Noah Monroe is a recent college grad looking for a job—any job—to pay off his mounting student debt. Working as Gavin’s personal assistant/babysitter seems like easy money. But Noah isn’t prepared for the electrifying tension between him and the football player. He’s not sure if he’d rather argue with Gavin or tackle him to the floor. But both men know the score, and neither is sure what will happen once Gavin’s timeout is over…
First let me say that I’m really not a “sports person” like at all. I would rather do almost anything else but intense sport (walking around is another matter entirely) and I don’t specifically enjoy watching sports either. That being said like being a fan of a sports anime and reading fanfiction based on it, you don’t have to like sports to get into this. They are a really minor aspect of the overall plot and are easy to gloss over if that’s what you’d like to do. Unrelated, but I watched an entire anime about the board game “go” and I still don’t know how to play so you get really adept at just absorbing the information and emotions that you want to get out of it.
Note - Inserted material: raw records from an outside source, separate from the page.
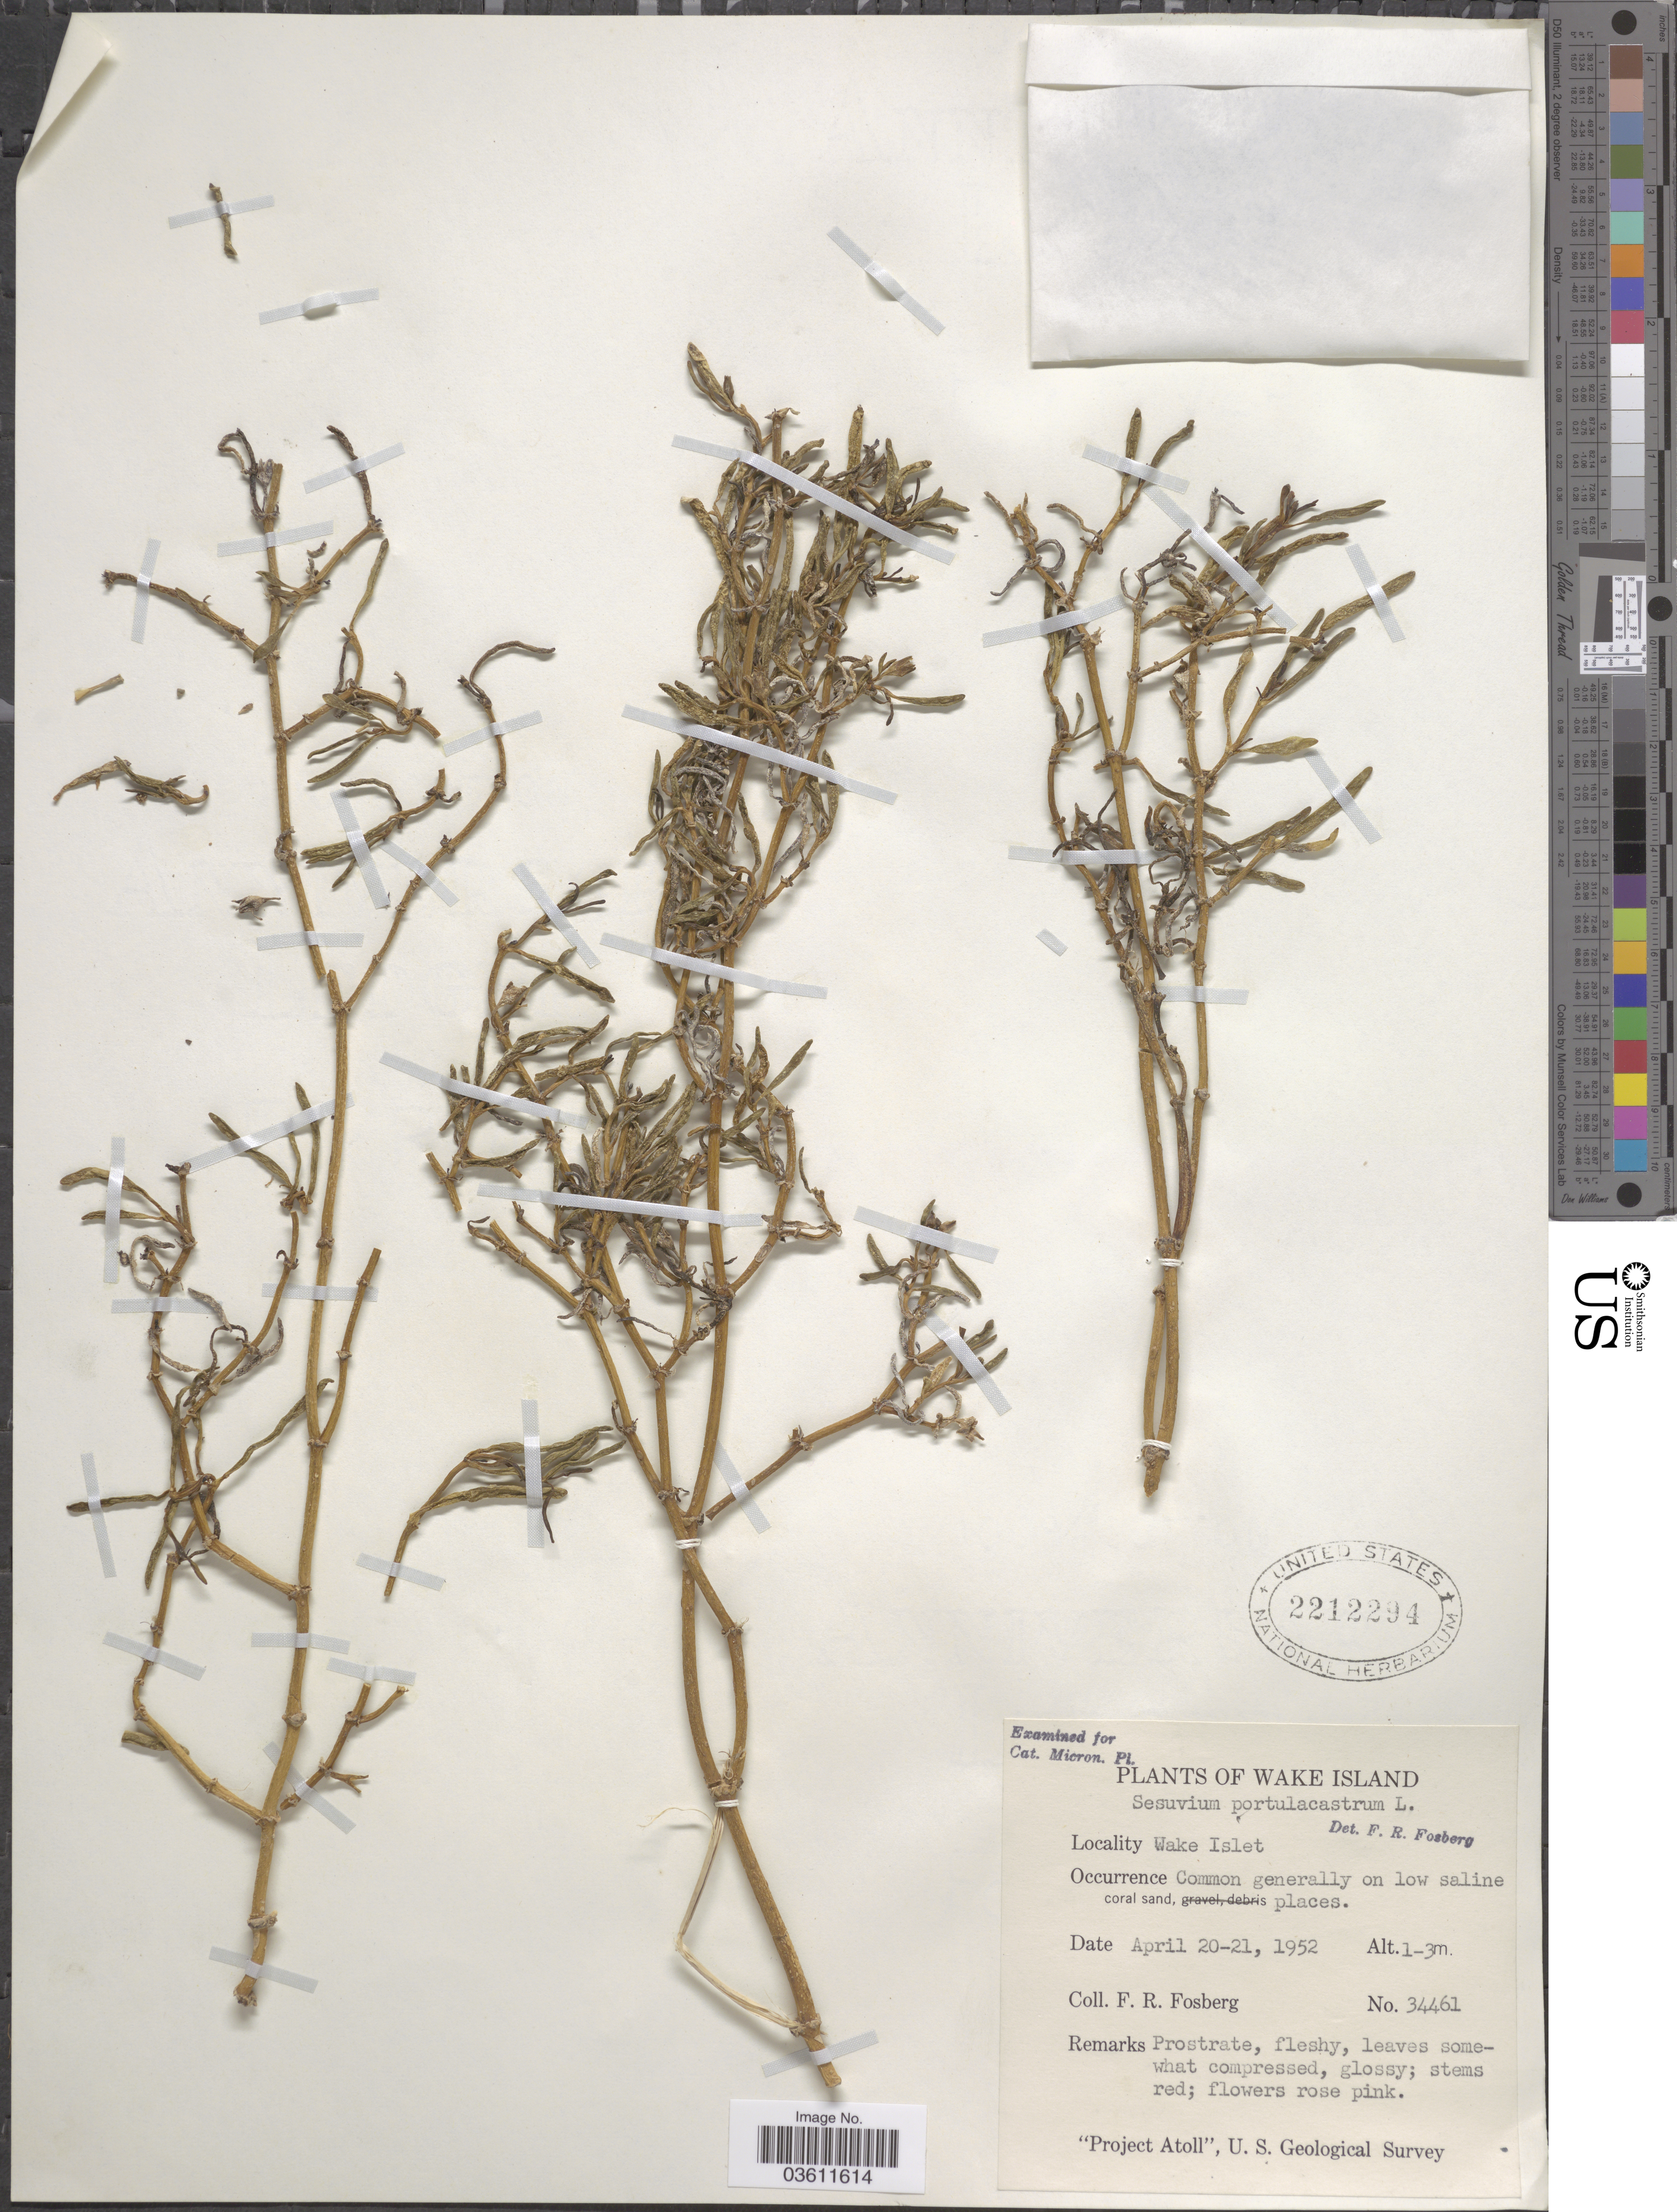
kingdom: Plantae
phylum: Tracheophyta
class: Magnoliopsida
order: Caryophyllales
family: Aizoaceae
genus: Sesuvium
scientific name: Sesuvium portulacastrum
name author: (L.) L.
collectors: F. R. Fosberg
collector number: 34461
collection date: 1952-04-20/1952-04-21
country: U.S. Administered Pacific Islands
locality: Wake Island. Wake Islet.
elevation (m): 1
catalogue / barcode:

This is very much a character driven book, of course. Gavin is the football player who secretly kind of has a heart of gold (as you find out when you get to the reason behind his brawl), but he still has a gruff and rough exterior. He doesn’t want to make it easy on Noah at first, but the thing that’s great about Noah is he quickly becomes adept at his job, and he gives as well as he gets. Noah doesn’t take any of Gavin’s shit and clearly cares for him as a person in a way that is deeper than most personal assistants. Gavin is kind of turned on by people who will stand up to him, and the two quickly find themselves becoming more and more friendly with each other, which eventually it develops into something more.
Problems arise because Gavin is famous and not out yet, and this is becomes a major issue of tension in the story. I don’t want to get into any more details, but this is certainly worth a read. The sex scenes are steamy and the two characters feel like real people who could naturally end up in this kind of relationship. The concerns about homosexuality and fame as a professional sports player (especially in football which is seen as a hyper-masculine sport) are also incredibly legitimate and relevant.
The only reason I’m not rating this higher is because I did not personally identify with the characters and at the end of the day it’s still about football, a sport I have precisely as much interest in as Noah at the beginning of this story. Still like all Hassell, you’re going to get a good story out if it so I rated this 3 1/2 stars.